RFID secara sederhana didefinisikan sebagai upaya mengidentifkasi objek menggunakan frekuensi radio. Kegunaan dari sistem RFID ini adalah untuk mengirimkan data dari piranti portable, yang dinamakan tag, dan kemudian dibaca oleh RFID reader dan kemudian diproses oleh aplikasi komputer yang membutuhkannya.

Dalam suatu sistem RFID sederhana, suatu object dilengkapi dengan tag. Tag tersebut berisi transponder dengan suatu chip memori digital yang di dalamnya berisi sebuah kode produk yang sifatnya unik. Sebaliknya, interrogator, suatu antena yang berisi transceiver dan decoder, memancarkan sinyal yang bisa mengaktifkan RFID tag sehingga dia dapat membaca dan menulis data ke dalamnya. Ketika suatu RFID tag melewati suatu zone elektromagnetis, maka dia akan mendeteksi sinyal aktivasi yang dipancarkan oleh si reader. Reader akan men-decode data yang ada pada tag dan kemudian data tadi akan diproses oleh komputer.

Ada 3 komponen yang diperlukan pada sebuah sistem RFID, yaitu Tag RFID, RFID reader dan RFID midleware. Tag RFID adalah pemancar mikro yang diletakan pada objek yang akan diidentifikasi. Bentuk tag bermacam-macam sesuai dengan fungsionalitas yang ingin dicapai. Tag yang ada di pasaran ada yang berbentuk gelang, kartu, kancing dan lain-lain. Tag RFID pun diklasifikasikan berdasar frekuensi kerjanya, ada yang Low Frequency (LF) modulation ((antara 125 ke 134 kHz), High Frequency (13.56 MHz), UHF (868 sampai 956 MHz) hingga microwave (2.45 GHz). Klasifikasi tag selanjutnya adalah berdasar metode pemutakhiran data. Ada yang bersifat read only, read and write dan write once. Terakhir adalah klasifikasi tag berdasar mode daya transmisi yaitu tag aktif dan tag pasif. Aktif karena punya catu daya internal, pasif karena sumber daya transmisi diambil dari induksi gelombang elektromagnetik reader.

Komponen kedua adalah reader RFID atau sering disebut dengan interogerator. Fungsi membaca dan mendeteksi kehadiran tag RFID pada jarak bacanya. Data yang dibaca kemudian diteruskan ke midleware untuk diolah sesuai kebutuhan. Dalam memilih reader harus dipertimbangkan 2 hal. Pertama masalah kompatabilitas reader dengan tag, sebab tidak semua tag dengan reader akan match, ada pasangannya masing-masing. Pertimbangan kedua adalah jarak baca reader. Reader murah mungkin hanya punya jarak baca dekat. Reader mahal akan mempunyai jarak baca sangat jauh apalagi jika tag yang digunakan bertipe aktif.
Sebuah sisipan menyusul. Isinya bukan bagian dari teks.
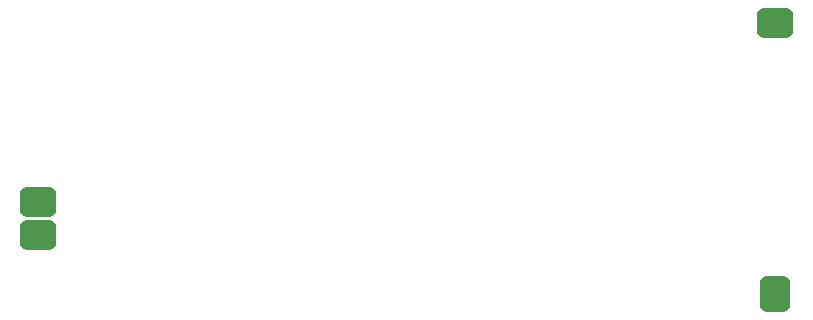
<source format=gbs>
G04 Layer: BottomSolderMaskLayer*
G04 EasyEDA Pro v2.1.51.8c9149c1.e57db4, 2024-04-09 19:57:42*
G04 Gerber Generator version 0.3*
G04 Scale: 100 percent, Rotated: No, Reflected: No*
G04 Dimensions in millimeters*
G04 Leading zeros omitted, absolute positions, 3 integers and 5 decimals*
%FSLAX35Y35*%
%MOMM*%
%AMRoundRect*1,1,$1,$2,$3*1,1,$1,$4,$5*1,1,$1,0-$2,0-$3*1,1,$1,0-$4,0-$5*20,1,$1,$2,$3,$4,$5,0*20,1,$1,$4,$5,0-$2,0-$3,0*20,1,$1,0-$2,0-$3,0-$4,0-$5,0*20,1,$1,0-$4,0-$5,$2,$3,0*4,1,4,$2,$3,$4,$5,0-$2,0-$3,0-$4,0-$5,$2,$3,0*%
%ADD10RoundRect,1.34969X-0.87595X0.62595X0.87595X0.62595*%
%ADD11RoundRect,1.34969X0.87595X-0.62595X-0.87595X-0.62595*%
%ADD12RoundRect,1.34969X0.62595X-0.87595X-0.62595X-0.87595*%
G75*


G04 Pad Start*
G54D10*
G01X-155604Y-2813042D03*
G54D11*
G01X6089198Y-1295928D03*
G54D10*
G01X-155604Y-3093464D03*
G54D12*
G01X6089198Y-3593160D03*
G04 Pad End*

M02*

</source>
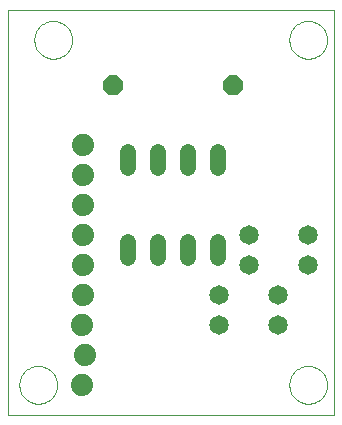
<source format=gtl>
G75*
%MOIN*%
%OFA0B0*%
%FSLAX24Y24*%
%IPPOS*%
%LPD*%
%AMOC8*
5,1,8,0,0,1.08239X$1,22.5*
%
%ADD10C,0.0000*%
%ADD11C,0.0520*%
%ADD12C,0.0650*%
%ADD13OC8,0.0660*%
%ADD14C,0.0740*%
D10*
X000350Y000350D02*
X000350Y013846D01*
X011220Y013846D01*
X011220Y000350D01*
X000350Y000350D01*
X000720Y001350D02*
X000722Y001400D01*
X000728Y001450D01*
X000738Y001499D01*
X000752Y001547D01*
X000769Y001594D01*
X000790Y001639D01*
X000815Y001683D01*
X000843Y001724D01*
X000875Y001763D01*
X000909Y001800D01*
X000946Y001834D01*
X000986Y001864D01*
X001028Y001891D01*
X001072Y001915D01*
X001118Y001936D01*
X001165Y001952D01*
X001213Y001965D01*
X001263Y001974D01*
X001312Y001979D01*
X001363Y001980D01*
X001413Y001977D01*
X001462Y001970D01*
X001511Y001959D01*
X001559Y001944D01*
X001605Y001926D01*
X001650Y001904D01*
X001693Y001878D01*
X001734Y001849D01*
X001773Y001817D01*
X001809Y001782D01*
X001841Y001744D01*
X001871Y001704D01*
X001898Y001661D01*
X001921Y001617D01*
X001940Y001571D01*
X001956Y001523D01*
X001968Y001474D01*
X001976Y001425D01*
X001980Y001375D01*
X001980Y001325D01*
X001976Y001275D01*
X001968Y001226D01*
X001956Y001177D01*
X001940Y001129D01*
X001921Y001083D01*
X001898Y001039D01*
X001871Y000996D01*
X001841Y000956D01*
X001809Y000918D01*
X001773Y000883D01*
X001734Y000851D01*
X001693Y000822D01*
X001650Y000796D01*
X001605Y000774D01*
X001559Y000756D01*
X001511Y000741D01*
X001462Y000730D01*
X001413Y000723D01*
X001363Y000720D01*
X001312Y000721D01*
X001263Y000726D01*
X001213Y000735D01*
X001165Y000748D01*
X001118Y000764D01*
X001072Y000785D01*
X001028Y000809D01*
X000986Y000836D01*
X000946Y000866D01*
X000909Y000900D01*
X000875Y000937D01*
X000843Y000976D01*
X000815Y001017D01*
X000790Y001061D01*
X000769Y001106D01*
X000752Y001153D01*
X000738Y001201D01*
X000728Y001250D01*
X000722Y001300D01*
X000720Y001350D01*
X001220Y012850D02*
X001222Y012900D01*
X001228Y012950D01*
X001238Y012999D01*
X001252Y013047D01*
X001269Y013094D01*
X001290Y013139D01*
X001315Y013183D01*
X001343Y013224D01*
X001375Y013263D01*
X001409Y013300D01*
X001446Y013334D01*
X001486Y013364D01*
X001528Y013391D01*
X001572Y013415D01*
X001618Y013436D01*
X001665Y013452D01*
X001713Y013465D01*
X001763Y013474D01*
X001812Y013479D01*
X001863Y013480D01*
X001913Y013477D01*
X001962Y013470D01*
X002011Y013459D01*
X002059Y013444D01*
X002105Y013426D01*
X002150Y013404D01*
X002193Y013378D01*
X002234Y013349D01*
X002273Y013317D01*
X002309Y013282D01*
X002341Y013244D01*
X002371Y013204D01*
X002398Y013161D01*
X002421Y013117D01*
X002440Y013071D01*
X002456Y013023D01*
X002468Y012974D01*
X002476Y012925D01*
X002480Y012875D01*
X002480Y012825D01*
X002476Y012775D01*
X002468Y012726D01*
X002456Y012677D01*
X002440Y012629D01*
X002421Y012583D01*
X002398Y012539D01*
X002371Y012496D01*
X002341Y012456D01*
X002309Y012418D01*
X002273Y012383D01*
X002234Y012351D01*
X002193Y012322D01*
X002150Y012296D01*
X002105Y012274D01*
X002059Y012256D01*
X002011Y012241D01*
X001962Y012230D01*
X001913Y012223D01*
X001863Y012220D01*
X001812Y012221D01*
X001763Y012226D01*
X001713Y012235D01*
X001665Y012248D01*
X001618Y012264D01*
X001572Y012285D01*
X001528Y012309D01*
X001486Y012336D01*
X001446Y012366D01*
X001409Y012400D01*
X001375Y012437D01*
X001343Y012476D01*
X001315Y012517D01*
X001290Y012561D01*
X001269Y012606D01*
X001252Y012653D01*
X001238Y012701D01*
X001228Y012750D01*
X001222Y012800D01*
X001220Y012850D01*
X009720Y012850D02*
X009722Y012900D01*
X009728Y012950D01*
X009738Y012999D01*
X009752Y013047D01*
X009769Y013094D01*
X009790Y013139D01*
X009815Y013183D01*
X009843Y013224D01*
X009875Y013263D01*
X009909Y013300D01*
X009946Y013334D01*
X009986Y013364D01*
X010028Y013391D01*
X010072Y013415D01*
X010118Y013436D01*
X010165Y013452D01*
X010213Y013465D01*
X010263Y013474D01*
X010312Y013479D01*
X010363Y013480D01*
X010413Y013477D01*
X010462Y013470D01*
X010511Y013459D01*
X010559Y013444D01*
X010605Y013426D01*
X010650Y013404D01*
X010693Y013378D01*
X010734Y013349D01*
X010773Y013317D01*
X010809Y013282D01*
X010841Y013244D01*
X010871Y013204D01*
X010898Y013161D01*
X010921Y013117D01*
X010940Y013071D01*
X010956Y013023D01*
X010968Y012974D01*
X010976Y012925D01*
X010980Y012875D01*
X010980Y012825D01*
X010976Y012775D01*
X010968Y012726D01*
X010956Y012677D01*
X010940Y012629D01*
X010921Y012583D01*
X010898Y012539D01*
X010871Y012496D01*
X010841Y012456D01*
X010809Y012418D01*
X010773Y012383D01*
X010734Y012351D01*
X010693Y012322D01*
X010650Y012296D01*
X010605Y012274D01*
X010559Y012256D01*
X010511Y012241D01*
X010462Y012230D01*
X010413Y012223D01*
X010363Y012220D01*
X010312Y012221D01*
X010263Y012226D01*
X010213Y012235D01*
X010165Y012248D01*
X010118Y012264D01*
X010072Y012285D01*
X010028Y012309D01*
X009986Y012336D01*
X009946Y012366D01*
X009909Y012400D01*
X009875Y012437D01*
X009843Y012476D01*
X009815Y012517D01*
X009790Y012561D01*
X009769Y012606D01*
X009752Y012653D01*
X009738Y012701D01*
X009728Y012750D01*
X009722Y012800D01*
X009720Y012850D01*
X009720Y001350D02*
X009722Y001400D01*
X009728Y001450D01*
X009738Y001499D01*
X009752Y001547D01*
X009769Y001594D01*
X009790Y001639D01*
X009815Y001683D01*
X009843Y001724D01*
X009875Y001763D01*
X009909Y001800D01*
X009946Y001834D01*
X009986Y001864D01*
X010028Y001891D01*
X010072Y001915D01*
X010118Y001936D01*
X010165Y001952D01*
X010213Y001965D01*
X010263Y001974D01*
X010312Y001979D01*
X010363Y001980D01*
X010413Y001977D01*
X010462Y001970D01*
X010511Y001959D01*
X010559Y001944D01*
X010605Y001926D01*
X010650Y001904D01*
X010693Y001878D01*
X010734Y001849D01*
X010773Y001817D01*
X010809Y001782D01*
X010841Y001744D01*
X010871Y001704D01*
X010898Y001661D01*
X010921Y001617D01*
X010940Y001571D01*
X010956Y001523D01*
X010968Y001474D01*
X010976Y001425D01*
X010980Y001375D01*
X010980Y001325D01*
X010976Y001275D01*
X010968Y001226D01*
X010956Y001177D01*
X010940Y001129D01*
X010921Y001083D01*
X010898Y001039D01*
X010871Y000996D01*
X010841Y000956D01*
X010809Y000918D01*
X010773Y000883D01*
X010734Y000851D01*
X010693Y000822D01*
X010650Y000796D01*
X010605Y000774D01*
X010559Y000756D01*
X010511Y000741D01*
X010462Y000730D01*
X010413Y000723D01*
X010363Y000720D01*
X010312Y000721D01*
X010263Y000726D01*
X010213Y000735D01*
X010165Y000748D01*
X010118Y000764D01*
X010072Y000785D01*
X010028Y000809D01*
X009986Y000836D01*
X009946Y000866D01*
X009909Y000900D01*
X009875Y000937D01*
X009843Y000976D01*
X009815Y001017D01*
X009790Y001061D01*
X009769Y001106D01*
X009752Y001153D01*
X009738Y001201D01*
X009728Y001250D01*
X009722Y001300D01*
X009720Y001350D01*
D11*
X007350Y005590D02*
X007350Y006110D01*
X006350Y006110D02*
X006350Y005590D01*
X005350Y005590D02*
X005350Y006110D01*
X004350Y006110D02*
X004350Y005590D01*
X004350Y008590D02*
X004350Y009110D01*
X005350Y009110D02*
X005350Y008590D01*
X006350Y008590D02*
X006350Y009110D01*
X007350Y009110D02*
X007350Y008590D01*
D12*
X008366Y006350D03*
X008366Y005350D03*
X009334Y004350D03*
X009334Y003350D03*
X010334Y005350D03*
X010334Y006350D03*
X007366Y004350D03*
X007366Y003350D03*
D13*
X007850Y011350D03*
X003850Y011350D03*
D14*
X002850Y009350D03*
X002850Y008350D03*
X002850Y007350D03*
X002850Y006350D03*
X002850Y005350D03*
X002850Y004350D03*
X002800Y003350D03*
X002900Y002350D03*
X002800Y001350D03*
M02*

</source>
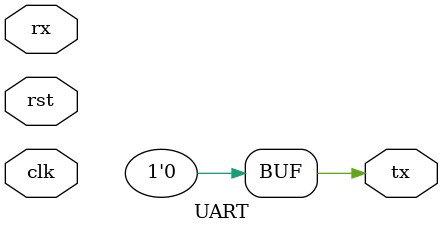
<source format=v>


// Verification Directory fv/UART 

module UART(rx, clk, rst, tx);
  input rx, clk, rst;
  output tx;
  wire rx, clk, rst;
  wire tx;
  assign tx = 1'b0;
endmodule


</source>
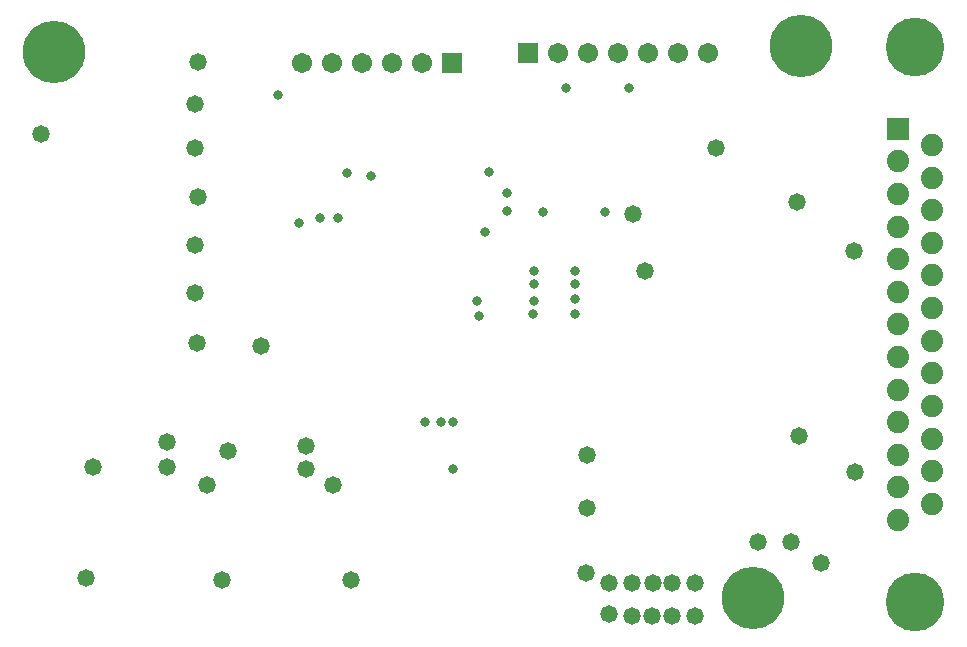
<source format=gbs>
G04*
G04 #@! TF.GenerationSoftware,Altium Limited,Altium Designer,19.1.7 (138)*
G04*
G04 Layer_Color=16711935*
%FSLAX25Y25*%
%MOIN*%
G70*
G01*
G75*
%ADD49C,0.07453*%
%ADD50R,0.07453X0.07453*%
%ADD51C,0.19540*%
%ADD52C,0.06706*%
%ADD53R,0.06706X0.06706*%
%ADD54C,0.03300*%
%ADD55C,0.05800*%
%ADD56C,0.20800*%
D49*
X645319Y185974D02*
D03*
X656500Y191409D02*
D03*
X645319Y196844D02*
D03*
X656500Y202279D02*
D03*
X645319Y207715D02*
D03*
X656500Y213150D02*
D03*
X645319Y218585D02*
D03*
X656500Y224020D02*
D03*
X645319Y229455D02*
D03*
X656500Y234890D02*
D03*
X645319Y240325D02*
D03*
X656500Y245760D02*
D03*
X645319Y251195D02*
D03*
X656500Y256630D02*
D03*
X645319Y262065D02*
D03*
X656500Y267500D02*
D03*
X645319Y272935D02*
D03*
X656500Y278370D02*
D03*
X645319Y283805D02*
D03*
X656500Y289240D02*
D03*
X645319Y294675D02*
D03*
X656500Y300110D02*
D03*
X645319Y305545D02*
D03*
X656500Y310980D02*
D03*
D50*
X645319Y316415D02*
D03*
D51*
X650910Y343817D02*
D03*
Y158573D02*
D03*
D52*
X542000Y341500D02*
D03*
X532000D02*
D03*
X552000D02*
D03*
X562000D02*
D03*
X572000D02*
D03*
X582000D02*
D03*
X446500Y338226D02*
D03*
X456500D02*
D03*
X466500D02*
D03*
X476500D02*
D03*
X486500D02*
D03*
D53*
X522000Y341500D02*
D03*
X496500Y338226D02*
D03*
D54*
X461500Y301500D02*
D03*
X458500Y286500D02*
D03*
X497000Y203000D02*
D03*
X547500Y288500D02*
D03*
X534500Y330000D02*
D03*
X527000Y288500D02*
D03*
X555500Y330000D02*
D03*
X515000Y295000D02*
D03*
X452500Y286500D02*
D03*
X523669Y254500D02*
D03*
X537500D02*
D03*
Y269000D02*
D03*
X524000D02*
D03*
X524069Y259000D02*
D03*
X537500Y259500D02*
D03*
X445500Y285000D02*
D03*
X509000Y302000D02*
D03*
X515000Y289000D02*
D03*
X505500Y254000D02*
D03*
X524000Y264500D02*
D03*
X537500Y264500D02*
D03*
X505000Y259000D02*
D03*
X497000Y218500D02*
D03*
X487500D02*
D03*
X493000D02*
D03*
X507500Y282000D02*
D03*
X469500Y300697D02*
D03*
X438500Y327744D02*
D03*
D55*
X631000Y202000D02*
D03*
X448000Y203000D02*
D03*
X422000Y209000D02*
D03*
X401500Y203500D02*
D03*
X541500Y207500D02*
D03*
X549000Y165000D02*
D03*
Y154500D02*
D03*
X556500Y165000D02*
D03*
Y154000D02*
D03*
X563500Y165000D02*
D03*
X563250Y154000D02*
D03*
X570000Y165000D02*
D03*
Y154000D02*
D03*
X577500D02*
D03*
Y165000D02*
D03*
X612213Y214122D02*
D03*
X619500Y171500D02*
D03*
X377000Y203500D02*
D03*
X561000Y269000D02*
D03*
X630500Y275500D02*
D03*
X611500Y292000D02*
D03*
X557000Y288000D02*
D03*
X598500Y178500D02*
D03*
X448000Y210500D02*
D03*
X359500Y314500D02*
D03*
X401500Y212000D02*
D03*
X411500Y245000D02*
D03*
X411000Y261500D02*
D03*
Y277500D02*
D03*
X412000Y293500D02*
D03*
X411000Y310000D02*
D03*
X457000Y197500D02*
D03*
X415000D02*
D03*
X411000Y324500D02*
D03*
X420047Y166000D02*
D03*
X374500Y166500D02*
D03*
X463000Y166000D02*
D03*
X584500Y310000D02*
D03*
X609500Y178500D02*
D03*
X541376Y168222D02*
D03*
X541500Y190000D02*
D03*
X412000Y338500D02*
D03*
X433000Y244000D02*
D03*
D56*
X364000Y342000D02*
D03*
X613000Y344000D02*
D03*
X597000Y160000D02*
D03*
M02*

</source>
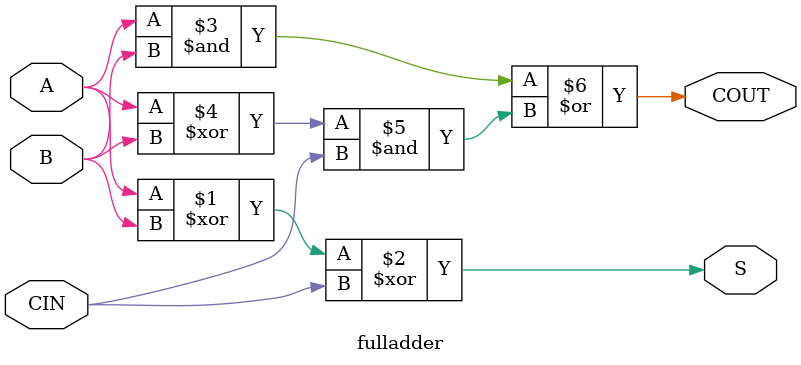
<source format=v>
module fulladder(A, B, CIN, COUT, S);
	input A;
	input B;
	input CIN;
	output S;
	output COUT;
	
	assign S = (A ^ B) ^ CIN;
	assign COUT = (A & B)|((A ^ B) & CIN); 
endmodule
</source>
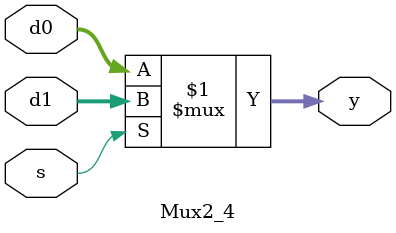
<source format=v>
`timescale 1ns / 1ps


module Mux2_4(
    input  [3:0] d0,       // 第一个4位输入
    input  [3:0] d1,       // 第二个4位输入
    input         s,        // 选择信号
    output [3:0] y         // 4位输出

    );

    assign y = s ? d1 : d0; // 当s=0时选择d0，当s=1时选择d1
endmodule

</source>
Komponen ketiga adalah midleware. Sebetulnya midleware adalah software hanya karena terletak di tengah sering disebut midleware. Tugasnya adalah mengolah data yang dibaca oleh RFID reader. Biasa untuk paket RFID lengkap yang mahal, RFID midlewarenya sudah disertakan. Tapi midleware pun bisa dirancang sesuai kebutuhan dengan banyak bahasa pemrograman. Kolaborasi dengan database dan kemampuan koneksi jaringan menjadi nilai tambahan yang mudah untuk direalisasikan.